Please reproduce the items word for word, from the first line through the line containing "Dot at: (247, 215)", both ends included.

--- START Information given ---

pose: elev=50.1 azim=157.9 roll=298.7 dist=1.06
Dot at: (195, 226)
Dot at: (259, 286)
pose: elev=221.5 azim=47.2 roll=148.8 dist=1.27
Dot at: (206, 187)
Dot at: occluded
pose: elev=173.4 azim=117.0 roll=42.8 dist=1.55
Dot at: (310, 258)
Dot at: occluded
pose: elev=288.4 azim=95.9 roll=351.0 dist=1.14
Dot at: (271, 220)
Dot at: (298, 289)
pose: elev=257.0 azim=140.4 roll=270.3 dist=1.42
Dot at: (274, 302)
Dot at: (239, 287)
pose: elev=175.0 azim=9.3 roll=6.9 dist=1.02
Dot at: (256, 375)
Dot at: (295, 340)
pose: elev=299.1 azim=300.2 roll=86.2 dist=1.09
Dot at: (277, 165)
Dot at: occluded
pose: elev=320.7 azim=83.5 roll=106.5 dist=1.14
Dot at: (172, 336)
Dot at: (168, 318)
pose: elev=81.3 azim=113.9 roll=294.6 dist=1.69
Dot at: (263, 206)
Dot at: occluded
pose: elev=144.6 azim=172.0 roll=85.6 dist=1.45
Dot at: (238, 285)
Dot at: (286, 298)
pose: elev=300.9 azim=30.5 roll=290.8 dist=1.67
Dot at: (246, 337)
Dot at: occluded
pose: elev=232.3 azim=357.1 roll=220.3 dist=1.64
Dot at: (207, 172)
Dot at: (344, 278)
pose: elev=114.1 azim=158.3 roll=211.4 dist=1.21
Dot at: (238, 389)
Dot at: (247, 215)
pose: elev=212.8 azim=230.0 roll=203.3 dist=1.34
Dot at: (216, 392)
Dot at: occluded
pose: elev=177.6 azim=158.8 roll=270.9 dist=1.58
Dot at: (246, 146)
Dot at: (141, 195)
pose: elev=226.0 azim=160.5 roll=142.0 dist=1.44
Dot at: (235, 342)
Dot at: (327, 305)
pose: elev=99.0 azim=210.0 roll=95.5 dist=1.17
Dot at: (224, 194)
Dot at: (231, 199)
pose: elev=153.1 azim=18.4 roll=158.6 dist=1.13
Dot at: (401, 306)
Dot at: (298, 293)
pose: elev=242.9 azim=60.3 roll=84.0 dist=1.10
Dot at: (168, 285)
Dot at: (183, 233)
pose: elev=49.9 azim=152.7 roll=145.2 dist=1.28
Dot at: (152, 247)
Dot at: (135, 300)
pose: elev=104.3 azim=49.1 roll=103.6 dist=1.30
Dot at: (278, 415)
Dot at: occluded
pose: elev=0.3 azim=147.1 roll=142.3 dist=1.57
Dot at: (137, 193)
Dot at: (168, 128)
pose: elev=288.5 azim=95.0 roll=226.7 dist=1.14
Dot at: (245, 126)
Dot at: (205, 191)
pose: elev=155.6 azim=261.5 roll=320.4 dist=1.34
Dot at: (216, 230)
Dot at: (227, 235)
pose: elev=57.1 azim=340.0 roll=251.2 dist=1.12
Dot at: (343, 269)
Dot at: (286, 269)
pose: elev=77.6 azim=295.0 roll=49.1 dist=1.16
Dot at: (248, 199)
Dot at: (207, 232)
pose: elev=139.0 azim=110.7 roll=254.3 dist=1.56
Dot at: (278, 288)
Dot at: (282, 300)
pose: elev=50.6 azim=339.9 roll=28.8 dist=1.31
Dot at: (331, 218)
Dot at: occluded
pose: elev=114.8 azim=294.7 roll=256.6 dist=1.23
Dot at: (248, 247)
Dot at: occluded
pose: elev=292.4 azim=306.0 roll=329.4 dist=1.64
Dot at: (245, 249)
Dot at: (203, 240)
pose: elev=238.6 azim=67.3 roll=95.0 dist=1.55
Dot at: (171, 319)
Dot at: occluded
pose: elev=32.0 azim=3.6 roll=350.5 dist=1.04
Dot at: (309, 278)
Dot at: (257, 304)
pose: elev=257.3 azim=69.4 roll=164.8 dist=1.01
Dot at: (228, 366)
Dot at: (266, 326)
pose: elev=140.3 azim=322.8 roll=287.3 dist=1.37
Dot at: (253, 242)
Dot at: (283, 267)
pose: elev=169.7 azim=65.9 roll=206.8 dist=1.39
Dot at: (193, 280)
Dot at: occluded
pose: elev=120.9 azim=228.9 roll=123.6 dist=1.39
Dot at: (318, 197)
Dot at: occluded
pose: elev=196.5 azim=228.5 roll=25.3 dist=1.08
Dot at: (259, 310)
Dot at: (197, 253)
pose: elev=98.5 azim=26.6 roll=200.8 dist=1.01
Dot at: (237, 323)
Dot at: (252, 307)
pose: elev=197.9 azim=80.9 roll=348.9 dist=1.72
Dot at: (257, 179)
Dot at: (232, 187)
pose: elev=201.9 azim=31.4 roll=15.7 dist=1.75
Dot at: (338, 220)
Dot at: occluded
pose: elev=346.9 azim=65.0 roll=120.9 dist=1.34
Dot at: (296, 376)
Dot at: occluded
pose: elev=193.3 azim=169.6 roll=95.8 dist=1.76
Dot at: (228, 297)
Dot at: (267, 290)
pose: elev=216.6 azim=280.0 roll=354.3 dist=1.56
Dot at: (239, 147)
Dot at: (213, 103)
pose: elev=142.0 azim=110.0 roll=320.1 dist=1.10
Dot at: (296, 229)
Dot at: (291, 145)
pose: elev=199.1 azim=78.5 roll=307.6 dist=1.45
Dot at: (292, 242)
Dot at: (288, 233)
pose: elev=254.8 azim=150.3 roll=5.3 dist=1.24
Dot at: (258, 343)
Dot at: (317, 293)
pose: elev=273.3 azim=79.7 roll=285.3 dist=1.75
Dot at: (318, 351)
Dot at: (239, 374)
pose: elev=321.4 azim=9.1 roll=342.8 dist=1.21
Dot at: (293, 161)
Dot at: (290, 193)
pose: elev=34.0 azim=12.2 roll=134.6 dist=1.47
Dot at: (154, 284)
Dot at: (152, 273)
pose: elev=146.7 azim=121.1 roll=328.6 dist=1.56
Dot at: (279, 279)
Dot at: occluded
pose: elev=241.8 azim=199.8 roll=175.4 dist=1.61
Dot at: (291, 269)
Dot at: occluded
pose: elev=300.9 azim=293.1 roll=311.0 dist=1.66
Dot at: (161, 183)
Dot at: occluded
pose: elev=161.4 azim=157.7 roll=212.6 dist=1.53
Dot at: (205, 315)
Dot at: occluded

--- END Information given ---

• [Written response]:
pose: elev=50.1 azim=157.9 roll=298.7 dist=1.06
Dot at: (195, 226)
Dot at: (259, 286)
pose: elev=221.5 azim=47.2 roll=148.8 dist=1.27
Dot at: (206, 187)
Dot at: occluded
pose: elev=173.4 azim=117.0 roll=42.8 dist=1.55
Dot at: (310, 258)
Dot at: occluded
pose: elev=288.4 azim=95.9 roll=351.0 dist=1.14
Dot at: (271, 220)
Dot at: (298, 289)
pose: elev=257.0 azim=140.4 roll=270.3 dist=1.42
Dot at: (274, 302)
Dot at: (239, 287)
pose: elev=175.0 azim=9.3 roll=6.9 dist=1.02
Dot at: (256, 375)
Dot at: (295, 340)
pose: elev=299.1 azim=300.2 roll=86.2 dist=1.09
Dot at: (277, 165)
Dot at: occluded
pose: elev=320.7 azim=83.5 roll=106.5 dist=1.14
Dot at: (172, 336)
Dot at: (168, 318)
pose: elev=81.3 azim=113.9 roll=294.6 dist=1.69
Dot at: (263, 206)
Dot at: occluded
pose: elev=144.6 azim=172.0 roll=85.6 dist=1.45
Dot at: (238, 285)
Dot at: (286, 298)
pose: elev=300.9 azim=30.5 roll=290.8 dist=1.67
Dot at: (246, 337)
Dot at: occluded
pose: elev=232.3 azim=357.1 roll=220.3 dist=1.64
Dot at: (207, 172)
Dot at: (344, 278)
pose: elev=114.1 azim=158.3 roll=211.4 dist=1.21
Dot at: (238, 389)
Dot at: (247, 215)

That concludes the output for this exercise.